The benefit of discontent

I published this piece quite a while ago. Though I enjoy the art of public record-keeping, you should know it may no longer reflect my views.

If you are at all involved in queer Catholic Twitter, you know that last week was a riot. Cause célèbre was an unexpected shout-out from Pope Francis:

“Pope Francis told a group of parents of L.G.B.T. children yesterday that “God loves your children as they are” and “the church loves your children as they are because they are children of God.” — America Magazine

My timeline was flooded, and understandably so: the Catholic Church hasn’t profiled itself as a boundary-pushing institution on very many occassions. My most vivid recollection of the Church’s stance on sexual matters is JP II blaming the child abuse horror on the gays.

Since I became involved in queer Catholic collective Vine & Fig, I have learnt something about myself and that is that I am very privileged. While many of my queer Catholic siblings fight daily battles for their identities and experiences with the people in their homes and lives, I’m only a single Pride Week removed from walking into Sunday Mass in a three-piece rainbow suit and a pink yarmulke.

Because of this privileged confidence, I appreciate the shout-out, but I have no need for it. I know that:

“God “endorsed” LGBTQ+ people when he created us.” — Matt Nightingale

Still, to most affirming queer Catholics everywhere, Pope Francis' message was a godsend.

But.

Pope Francis certainly is not the first religious person to say that we queer individuals are children of God. Many affirming religious institutions, organizations, and individuals paved the way for him.

There’s something here that requires our close attention.

Welcoming-yet-staunchly-anti-queer congregations, Christians evangelizing ‘hate the sin, love the sinner’ rhetoric, and conversion ‘therapy’ programmes have been saying that we are loved by God for decades. Their message doesn’t ever usher in the paradigm shift we hope for.
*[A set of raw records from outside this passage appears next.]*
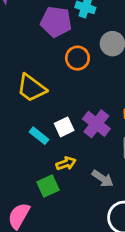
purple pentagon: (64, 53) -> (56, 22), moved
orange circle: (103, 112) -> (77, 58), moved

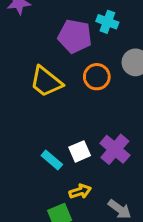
yellow trapezoid: (31, 88) -> (46, 82), moved

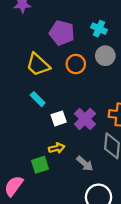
cyan cross: (107, 22) -> (99, 29), moved
cyan rectangle: (52, 160) -> (38, 99), moved

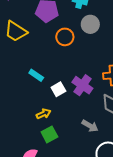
yellow trapezoid: (38, 65) -> (16, 31), moved
yellow arrow: (57, 148) -> (44, 114), moved

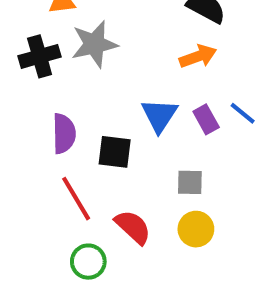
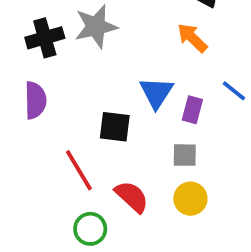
orange arrow: (198, 56) -> (192, 38), turned -116
purple rectangle: (206, 119) -> (192, 110), moved, turned 44
purple semicircle: (64, 134) -> (35, 100), moved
Much rather, it invites queer people to be vulnerable, and then once we are, things take a turn for the worse.

“Queer people are children of God” can be a godsend, and it can be a dog whistle. A poetic way of saying ‘oh it’s okay to be queer, it’s just very wrong to do it’, without having to take full responsibility for the origin and ramifications of your anti-queerness. After all, if your conviction is that queerness is a character flaw and not a glorious attribute inextricably connected to the soul, then technically you’re not lying. It’s a simple ‘Queer people are children of God, they just need to be saved’, if you want it to be.

This particular form of anti-queerness has the potential to be much more damaging than the odd ‘hey you, dyke!’ I may receive in the streets of Amsterdam. It reels us in and makes us believe we are safe. It is reminiscent of the dad in Get Out, who would’ve voted for Obama a third time but who also performs horror procedures on Black humans in his basement. It’s reminiscent of the friendly, middle-aged, Austrian trumpet player who has a nazi shrine for a basement in Im Keller.

“The church loves our children as they are” unsettles me, because I have been on the receiving end of an anti-queerness (and a racism, for that matter) that is very friendly and welcoming at face value. Its eventual uncanniness is terrifying. I want to know what’s in the basement. And as you know: with every good story, there’s always a basement.